Source passage ->
***

A Palm Springs-area developer has shelved plans for a sweeping new city on the border of Joshua Tree National Park, and a conservation group said it would seek to purchase the land to ensure it is never developed.
Richard Oliphant, the developer who led the proposal to build Joshua Hills, a 9,000-acre business park, university and housing project north of Interstate 10 near Palm Springs, said he dropped the plan because opposition among local government leaders and environmental groups proved insurmountable.
“We just don’t have the political support,” he said.
The project, originally slated to include a dozen golf courses and as many as 7,000 homes, would have required an amendment to the county’s general plan, which local officials were reluctant to grant. It also could have threatened endangered desert creatures, drained an ancient aquifer and blocked sand sources for the area’s dune system, environmentalists said.
Instead, Oliphant said, his firm, California Intelligent Communities, plans a scaled-down version of the information technology park and university at another site nearby.
Meanwhile, the Nature Conservancy aims to buy the land for conservation, saying it represents some of the last unspoiled dune habitat in the Coachella Valley and forms a vital link between Joshua Tree National Park and the nearby Coachella Valley Preserve.
Plans for Joshua Hills began in 1996, when Curtis Pickering, then an Oregon-based developer, obtained options on the land. Oliphant, a longtime builder of homes, sporting facilities, and commercial and industrial complexes throughout the Coachella Valley, took the reins in 2000, announcing his intention to build a high-tech city.
Those plans immediately met resistance among local residents who cherished their rural lifestyle, environmentalists who feared the project’s effects on sensitive nearby land, and county officials who would have had to sign off on the proposal.
“It basically would have been quite a deviation from our recent county general plan update, which discourages urban sprawl and developments in areas that don’t have infrastructure such as roads and water and power,” said Riverside County Supervisor Roy Wilson, who represents the Coachella Valley.
“And this didn’t have any of that,” Wilson added. “It has a two-lane road that goes for miles through very rural, residential, five-acre parcels. To have a city at the end is, in my opinion, not good planning.”
The project also would have jeopardized what remains of the area’s fragile dune ecosystem and the rare animals that rely on it, environmentalists said.
The project would have blocked the sand sources that replenish the dunes in the Coachella Valley preserve, and fertilizers and exotic plant seeds drifting off its lawns and golf courses could have stabilized the shifting slopes, said Cameron Barrows, director of Coachella Valley Preserve, a 20,000-acre sanctuary next to the Joshua Hills site. That could have been a death knell for species such as the endangered Coachella Valley fringe-toed lizard, a unique reptile that glides beneath the sand to avoid predators.
The development site would have covered habitat of the threatened desert tortoise, Barrows said, and its golf courses might have siphoned water that flows into the preserve’s palm oases, which shelter endangered desert pupfish and neotropical songbirds. And the streets and structures could have blocked the movement of larger animals between the preserve and the nearby national park.
“It would essentially be an ecological disaster for this preserve,” Barrows said.
Oliphant said Joshua Hills would have been a self-contained community where residents worked nearby , limiting the pollution of long commutes.
He said the company was seeking ways to limit the project’s environmental effects on the park and was planning an elaborate water swap with Coachella Valley Water District and the Metropolitan Water District of Southern California to cut its reliance on scarce local water.

***

Given data ->
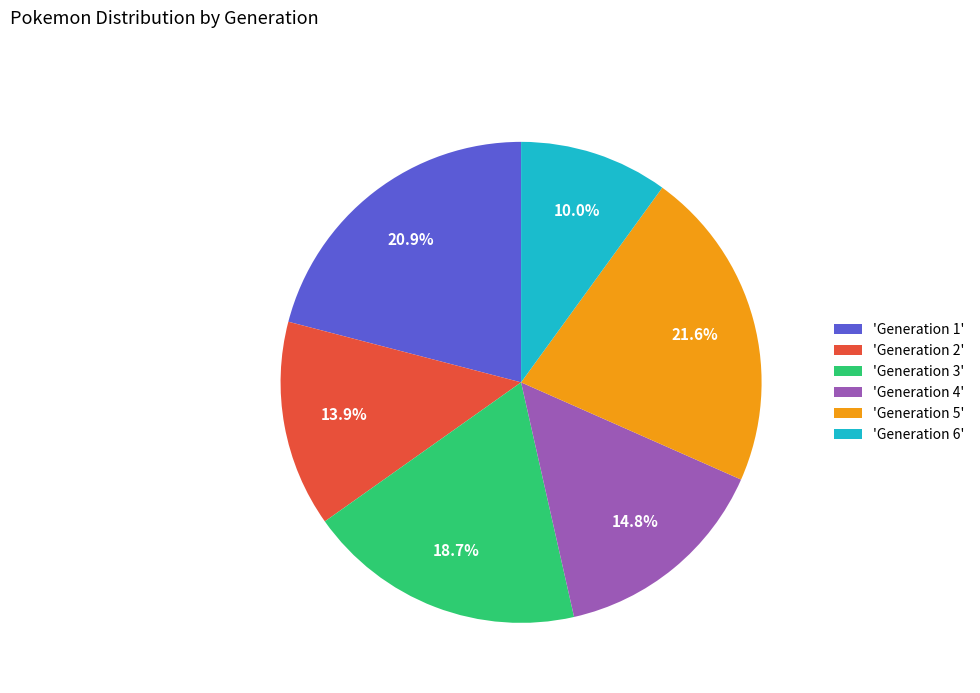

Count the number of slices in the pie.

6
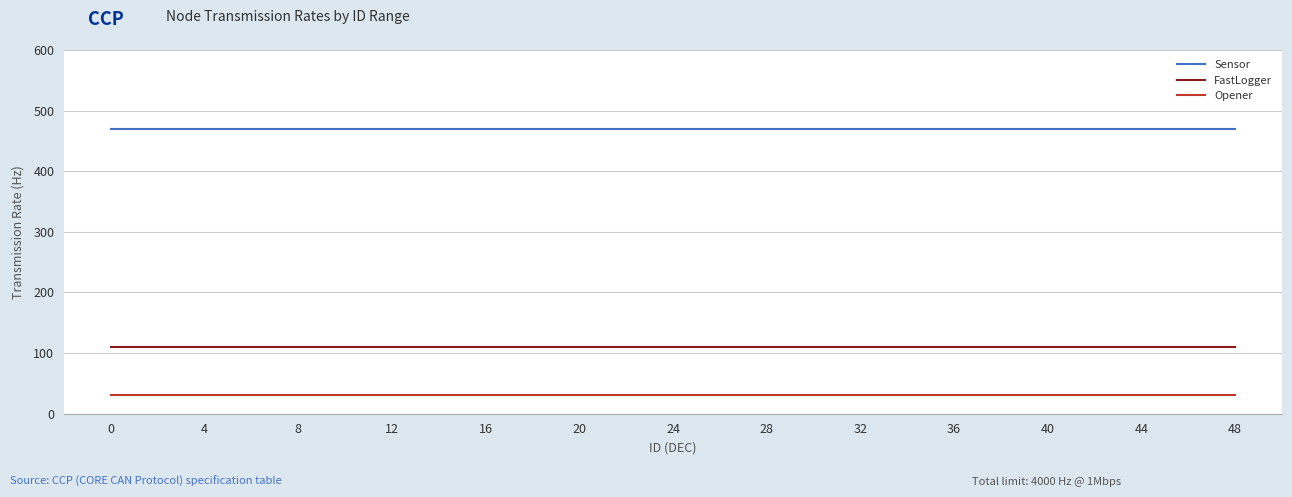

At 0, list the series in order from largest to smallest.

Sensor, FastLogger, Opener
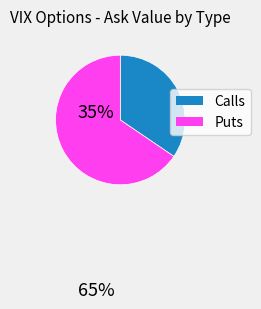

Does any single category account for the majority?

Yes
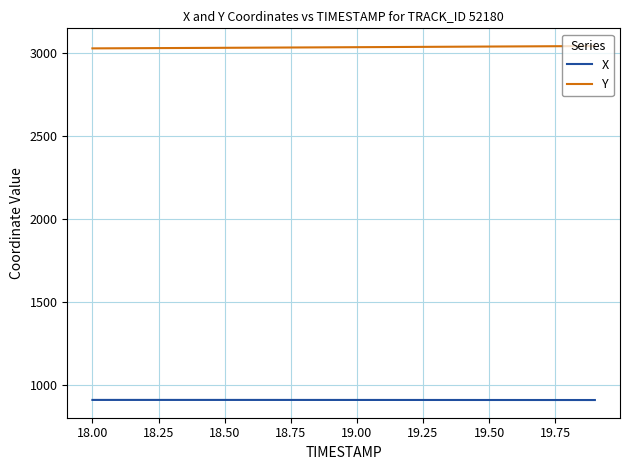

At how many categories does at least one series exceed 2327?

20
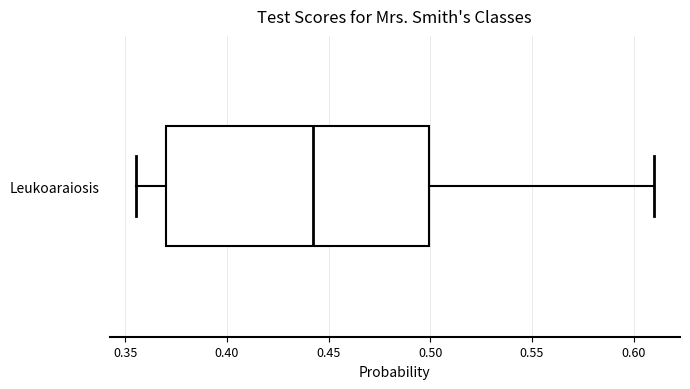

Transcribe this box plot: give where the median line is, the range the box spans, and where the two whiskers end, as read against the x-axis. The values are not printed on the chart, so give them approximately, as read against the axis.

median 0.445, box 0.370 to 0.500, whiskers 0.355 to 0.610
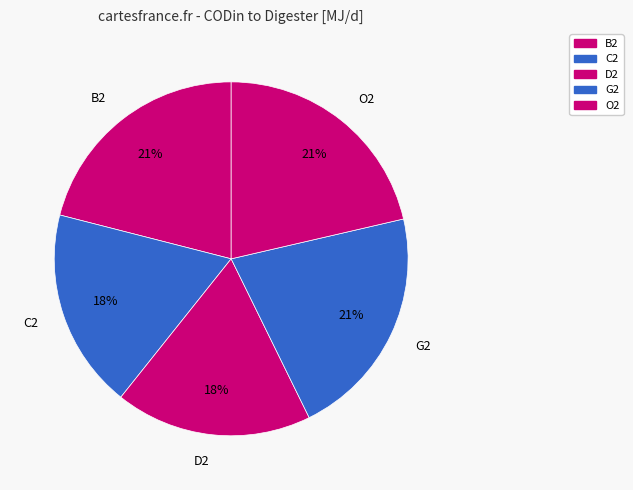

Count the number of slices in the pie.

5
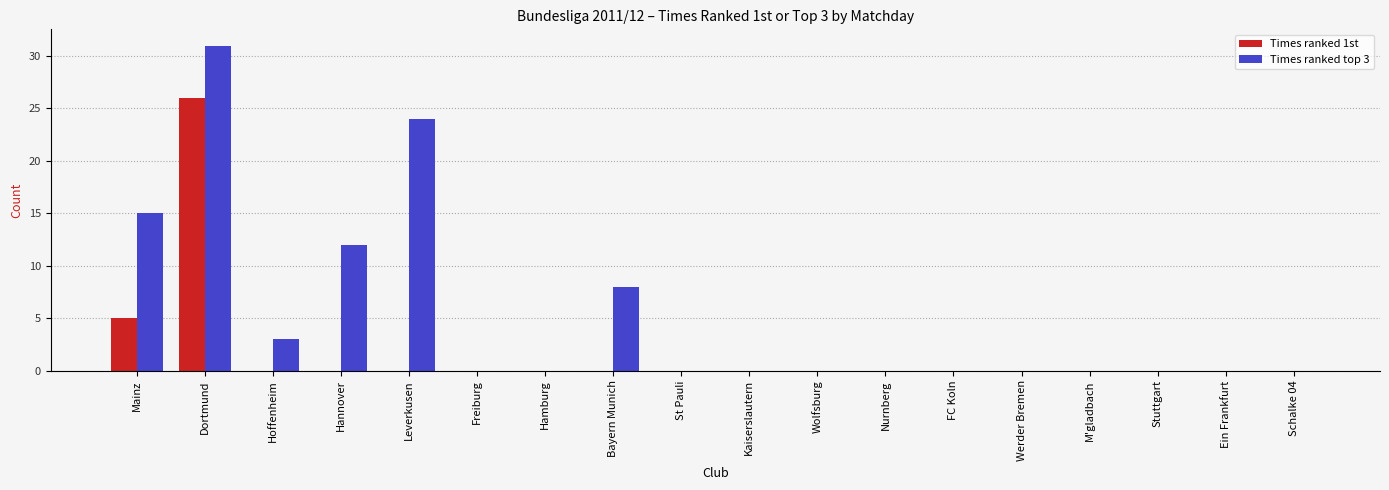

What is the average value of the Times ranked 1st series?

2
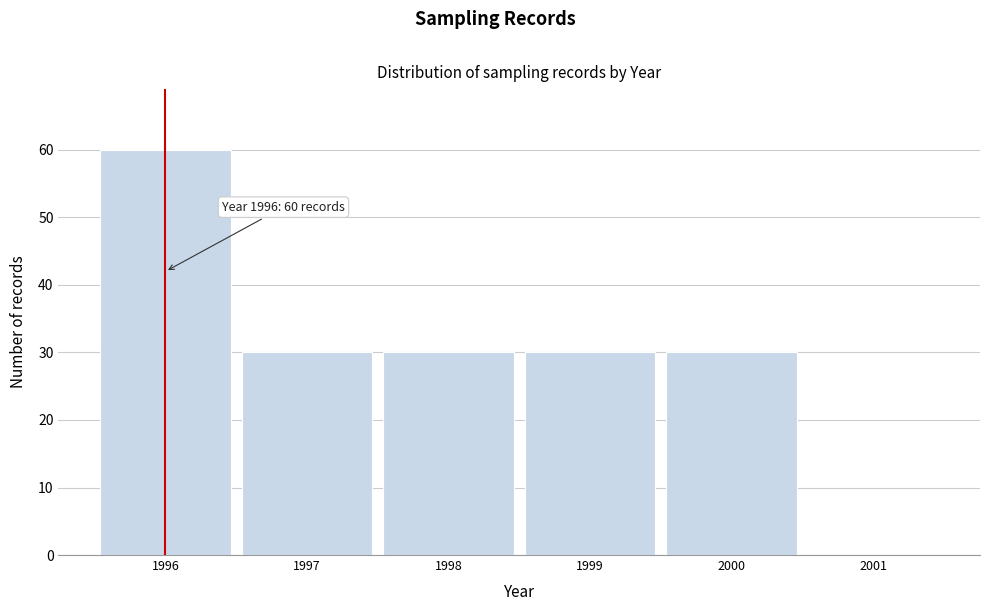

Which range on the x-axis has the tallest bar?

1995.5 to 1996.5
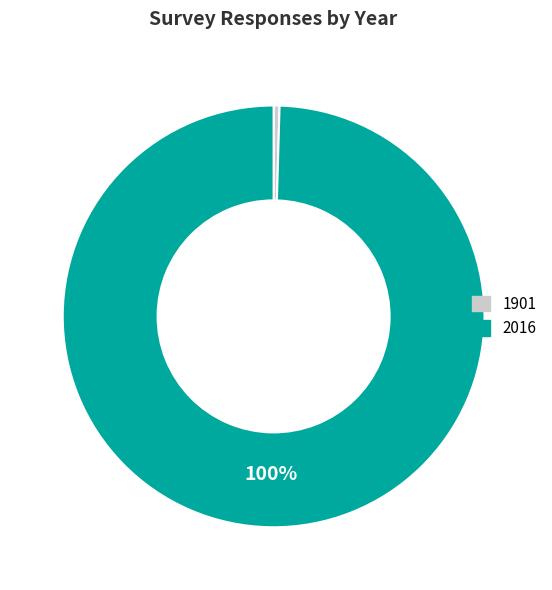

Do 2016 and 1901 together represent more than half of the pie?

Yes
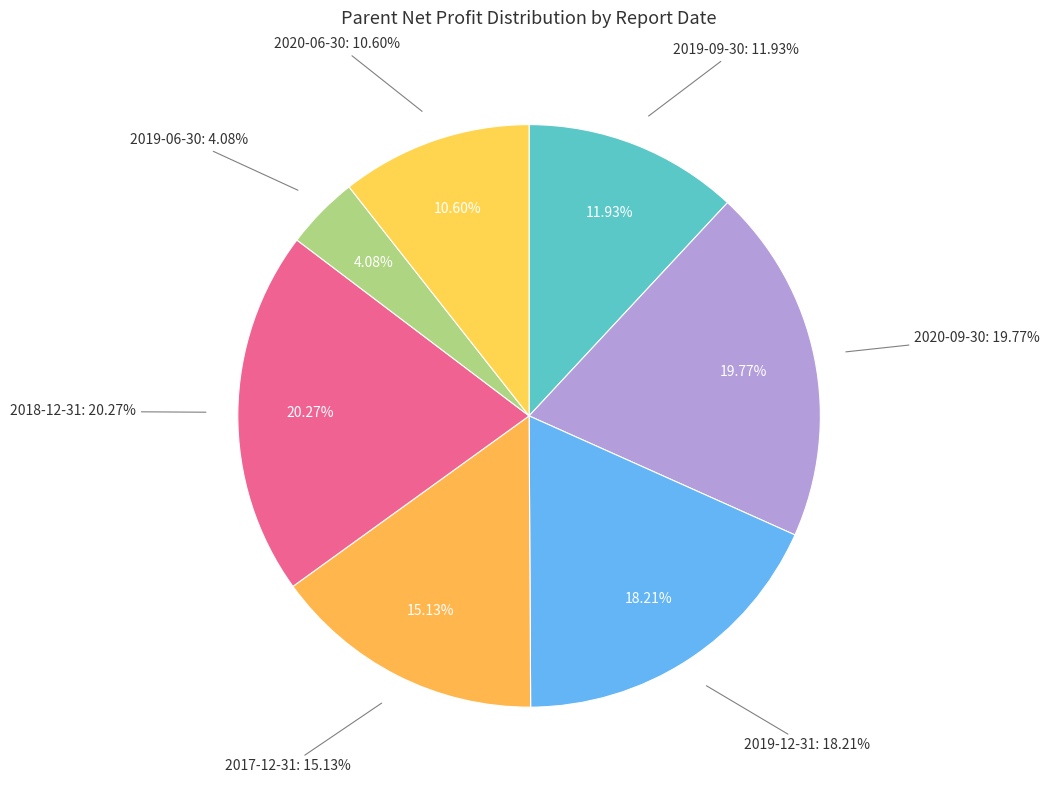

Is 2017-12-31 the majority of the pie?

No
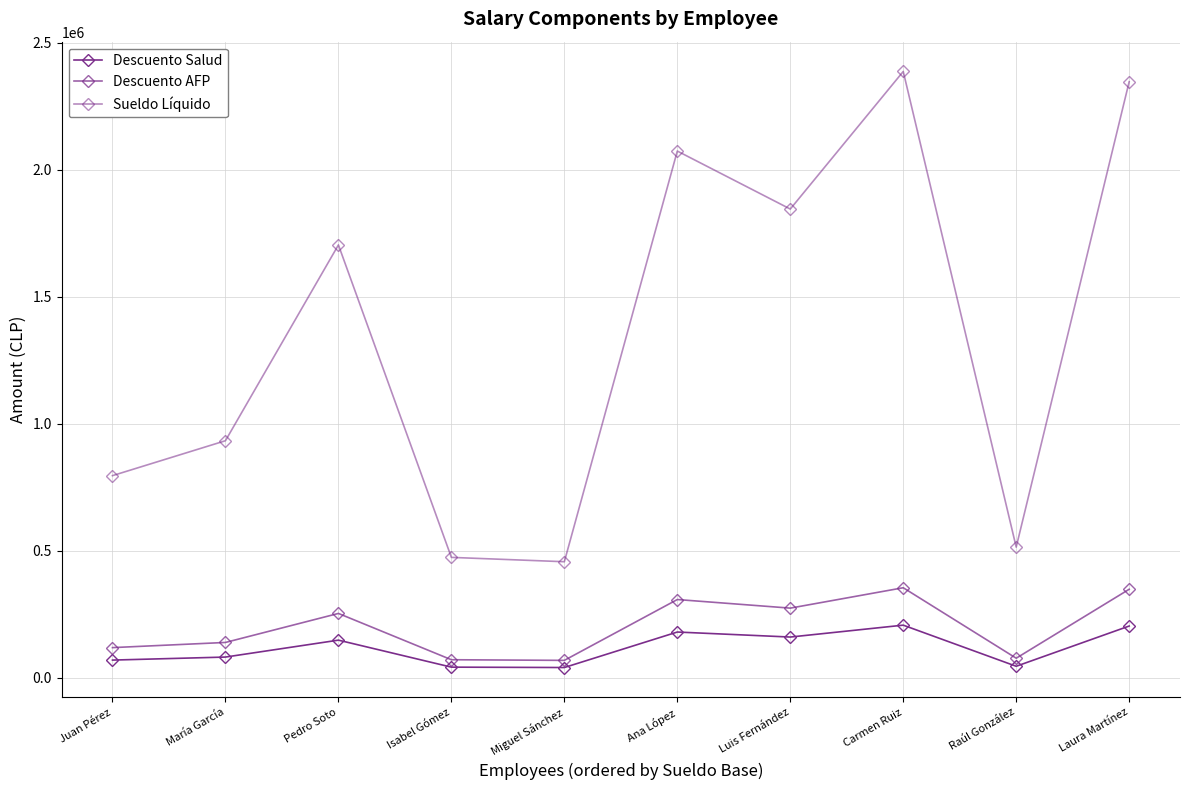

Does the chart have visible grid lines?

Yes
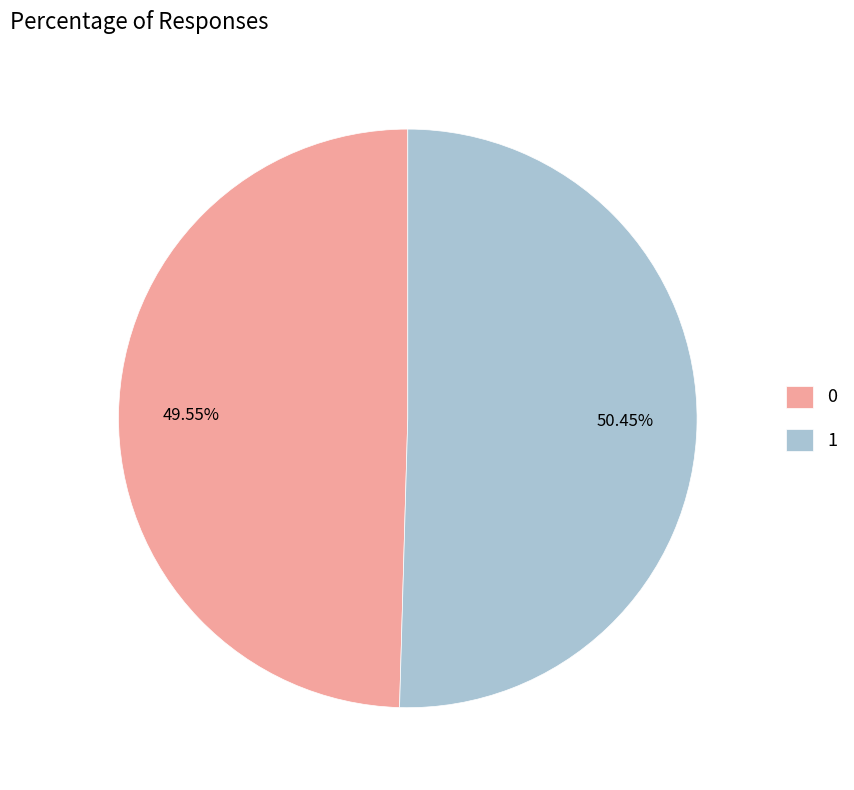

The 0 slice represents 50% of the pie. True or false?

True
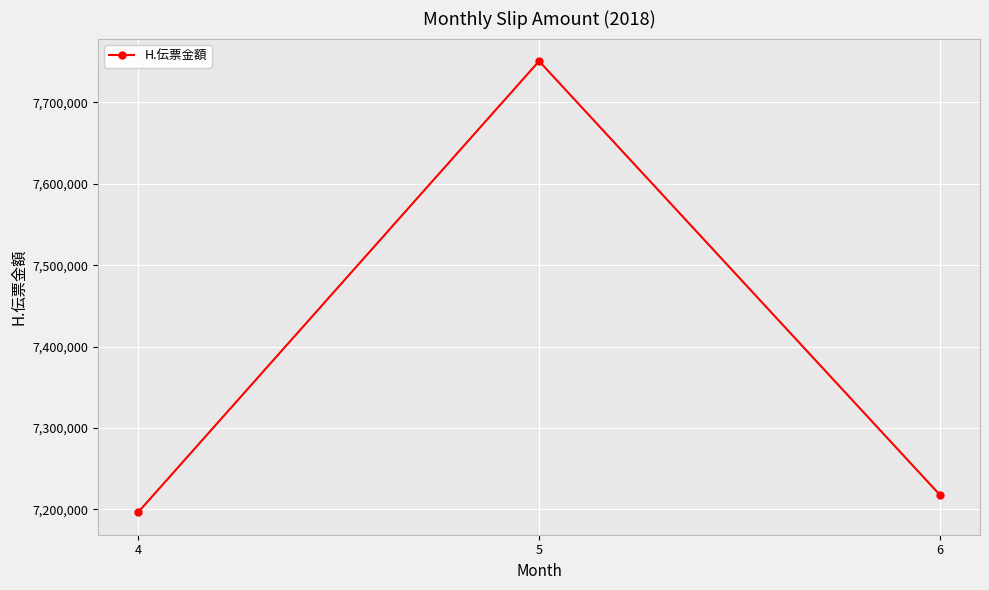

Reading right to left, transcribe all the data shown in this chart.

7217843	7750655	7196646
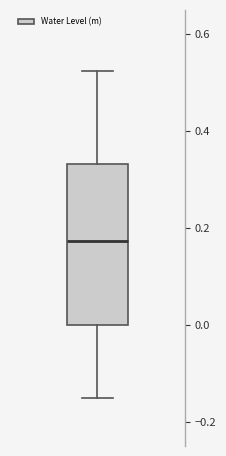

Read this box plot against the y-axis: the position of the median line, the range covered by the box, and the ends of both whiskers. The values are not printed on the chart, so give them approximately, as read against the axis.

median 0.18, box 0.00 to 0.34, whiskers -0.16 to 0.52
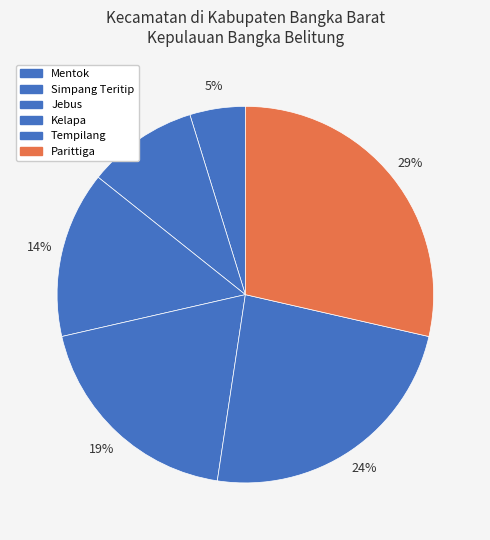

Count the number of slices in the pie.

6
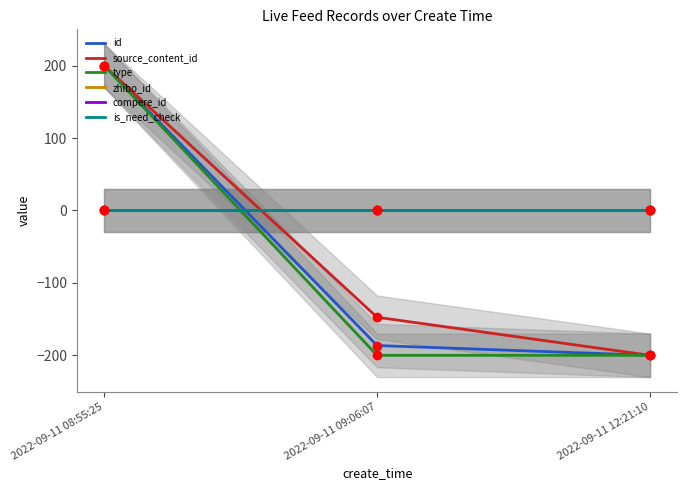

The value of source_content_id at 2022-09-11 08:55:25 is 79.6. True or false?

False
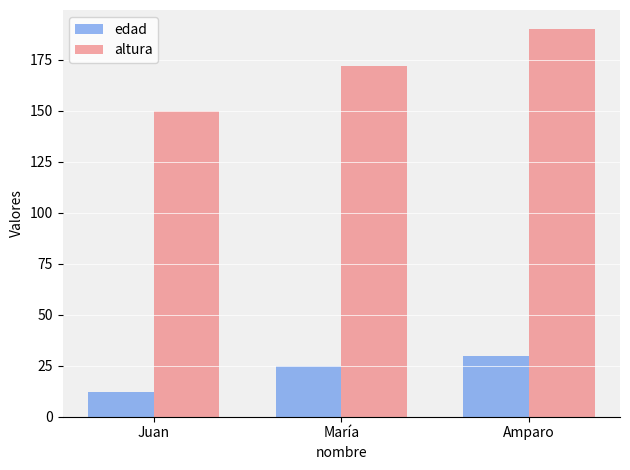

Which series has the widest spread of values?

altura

***

Work request ->
Write out the passage of the Joshua Hills article from "Richard Oliphant, the" up to and including "system, environmentalists said.", word for word.

Worked solution ->
Richard Oliphant, the developer who led the proposal to build Joshua Hills, a 9,000-acre business park, university and housing project north of Interstate 10 near Palm Springs, said he dropped the plan because opposition among local government leaders and environmental groups proved insurmountable.
“We just don’t have the political support,” he said.
The project, originally slated to include a dozen golf courses and as many as 7,000 homes, would have required an amendment to the county’s general plan, which local officials were reluctant to grant. It also could have threatened endangered desert creatures, drained an ancient aquifer and blocked sand sources for the area’s dune system, environmentalists said.